[GIVEN PASSAGE Boundary: Start]
The singer has been using her newfound openness and recent wave of press to correct some misreported ideas about her many-decades-long career. Too often, Bjork's success has been credited to her (often male) creative partners. But it's her ability to choose the right collaborators that makes Bjork a true genius, and a truly brilliant curator of her own art. In the age of the musical-aesthetic multi-hyphenate, Bjork's relevance and trailblazer status is more apparent than ever.
The producer/singer partnership is as old as the music business itself. From the 60's svengalis who built the girl group sound to Bjork's recruitment of Venezuelan producer Arca to help her built the backdrop of her latest album, artists rarely work in creative isolation. But the current artistic landscape now demands that each album be a multi-platform experience, and in order to get there, artists must cultivate partnerships across a wide variety of disciplines, including fashion. Particularly in rap, relationships between designers and artists have become commonplace—Kanye and Riccardo Tisci, A$AP Rocky and Hood By Air—but Bjork's been collaborating with designers, photographers, and artists since long before any of today's collisions of music and fashion were even nascent ideas.
One of the most important partnerships of Bjork's career began decades ago, when she first met Alexander McQueen. McQueen began working with the Icelandic singer in 1997, when he designed the cover for her album Homogenic, and helped Bjork shed the pixie image that had characterized her early career. Bonding over their shared curiosity about the intersection of technology and nature, the pair created an image that was simultaneously high fashion and totally rock and roll. Their shared aesthetic, combined with the sonic and lyrical content of Homogenic, created an immersive experience that went beyond the usual limitations of the recorded format.
This collaboration was not the first time Bjork worked with another artist to elevate her records to the level of a museum exhibition. On Debut, she partnered with Michel Gondry to create a darkly whimsical fantasy land in the video for "Human Behavior" that reinforced the fairy-like image that she was then cultivating. Her videos continued to be reflections of both her larger image within the pop landscape and the concepts and themes behind her albums, but it wasn't until Homogenic and her collaboration with McQueen that it became clear that the intention behind them was to communicatelarger ideas and images that her audience might not be able to understand from just listening to the record.
For Bjork, albums are obsessions that reflect multitudes. From taking on the minutiae of the universe on Biophilia, to falling in love on Vespertine, and now to divorce and heartbreak on Vulnicura, the themes of her records are massive, and as such, they are not, and cannot be, merely sonic. It is fortuitous that she built her career in the golden age of the music video—the ‘90s, when musical consumption was as reliant upon aesthetics as it was on radio play.
[GIVEN PASSAGE Boundary: End]
[SUPPLIED MATERIAL Boundary: Start]
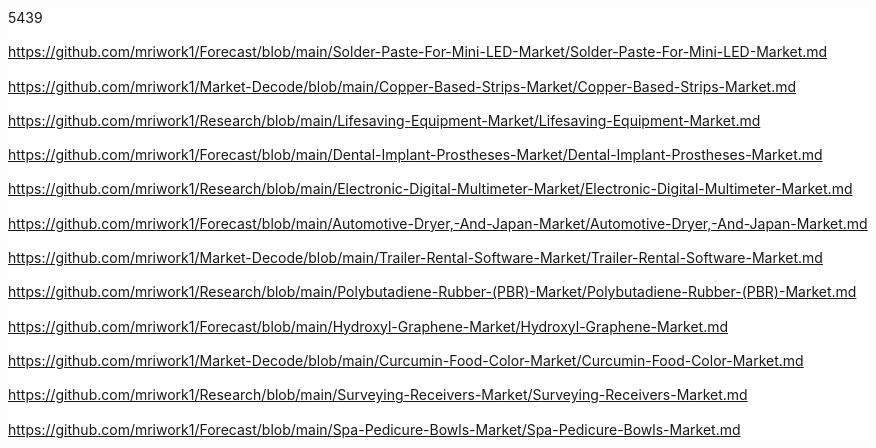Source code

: 5439</p><p><a href="https://github.com/mriwork1/Forecast/blob/main/Solder-Paste-For-Mini-LED-Market/Solder-Paste-For-Mini-LED-Market.md">https://github.com/mriwork1/Forecast/blob/main/Solder-Paste-For-Mini-LED-Market/Solder-Paste-For-Mini-LED-Market.md</a></p><p><a href="https://github.com/mriwork1/Market-Decode/blob/main/Copper-Based-Strips-Market/Copper-Based-Strips-Market.md">https://github.com/mriwork1/Market-Decode/blob/main/Copper-Based-Strips-Market/Copper-Based-Strips-Market.md</a></p><p><a href="https://github.com/mriwork1/Research/blob/main/Lifesaving-Equipment-Market/Lifesaving-Equipment-Market.md">https://github.com/mriwork1/Research/blob/main/Lifesaving-Equipment-Market/Lifesaving-Equipment-Market.md</a></p><p><a href="https://github.com/mriwork1/Forecast/blob/main/Dental-Implant-Prostheses-Market/Dental-Implant-Prostheses-Market.md">https://github.com/mriwork1/Forecast/blob/main/Dental-Implant-Prostheses-Market/Dental-Implant-Prostheses-Market.md</a></p><p><a href="https://github.com/mriwork1/Research/blob/main/Electronic-Digital-Multimeter-Market/Electronic-Digital-Multimeter-Market.md">https://github.com/mriwork1/Research/blob/main/Electronic-Digital-Multimeter-Market/Electronic-Digital-Multimeter-Market.md</a></p><p><a href="https://github.com/mriwork1/Forecast/blob/main/Automotive-Dryer,-And-Japan-Market/Automotive-Dryer,-And-Japan-Market.md">https://github.com/mriwork1/Forecast/blob/main/Automotive-Dryer,-And-Japan-Market/Automotive-Dryer,-And-Japan-Market.md</a></p><p><a href="https://github.com/mriwork1/Market-Decode/blob/main/Trailer-Rental-Software-Market/Trailer-Rental-Software-Market.md">https://github.com/mriwork1/Market-Decode/blob/main/Trailer-Rental-Software-Market/Trailer-Rental-Software-Market.md</a></p><p><a href="https://github.com/mriwork1/Research/blob/main/Polybutadiene-Rubber-(PBR)-Market/Polybutadiene-Rubber-(PBR)-Market.md">https://github.com/mriwork1/Research/blob/main/Polybutadiene-Rubber-(PBR)-Market/Polybutadiene-Rubber-(PBR)-Market.md</a></p><p><a href="https://github.com/mriwork1/Forecast/blob/main/Hydroxyl-Graphene-Market/Hydroxyl-Graphene-Market.md">https://github.com/mriwork1/Forecast/blob/main/Hydroxyl-Graphene-Market/Hydroxyl-Graphene-Market.md</a></p><p><a href="https://github.com/mriwork1/Market-Decode/blob/main/Curcumin-Food-Color-Market/Curcumin-Food-Color-Market.md">https://github.com/mriwork1/Market-Decode/blob/main/Curcumin-Food-Color-Market/Curcumin-Food-Color-Market.md</a></p><p><a href="https://github.com/mriwork1/Research/blob/main/Surveying-Receivers-Market/Surveying-Receivers-Market.md">https://github.com/mriwork1/Research/blob/main/Surveying-Receivers-Market/Surveying-Receivers-Market.md</a></p><p><a href="https://github.com/mriwork1/Forecast/blob/main/Spa-Pedicure-Bowls-Market/Spa-Pedicure-Bowls-Market.md">https://github.com/mriwork1/Forecast/blob/main/Spa-Pedicure-Bowls-Market/Spa-Pedicure-Bowls-Market.md</a></p>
[SUPPLIED MATERIAL Boundary: End]
### WORK INSTRUCTIONS
Carry on the passage about Bjork's creative partnerships, picking up right after its last sentence.

### RESPONSE BOX
Now that MTV has moved on to reality television and records are sold or streamed piecemeal, largely without even so much as album art, where does the aesthetic fit in? The challenge of the contemporary artist is to subvert this new way of consuming music by making it even more involved—creating an immersive, 360-degree artistic experience. In order to do this, music has become, for artists like Bjork, more than just songs. Instead, it's fashion, art, installations, apps, and on and on, all inspired by the music at the core.
Undoubtedly one of the most infamous intersections of music and fashion occurred when Bjork wore the Marjan Pejoski-designed "swan dress" on the Oscars red carpet. The dress, which also appeared on the cover of her falling-in-love album, was largely maligned by fashion critics, who found it overly precious.
But this was not a throwback to the whimsy of her early career—Bjork's choice to wear the dress was an extension of the themes she was exploring on Vespertine. The album is about new love (with her now ex-husband Matthew Barney), and aesthetically and sonically, it explores themes of romance and winter. Swans, who are monogamous animals, fit into this theme perfectly, and by wrapping herself in the body of a snow white swan, Bjork was making her album a part of her public persona. While she may have remarked that "it's just a dress" when the uproar began, it was also a statement about exploring artistic themes outside of the traditional media.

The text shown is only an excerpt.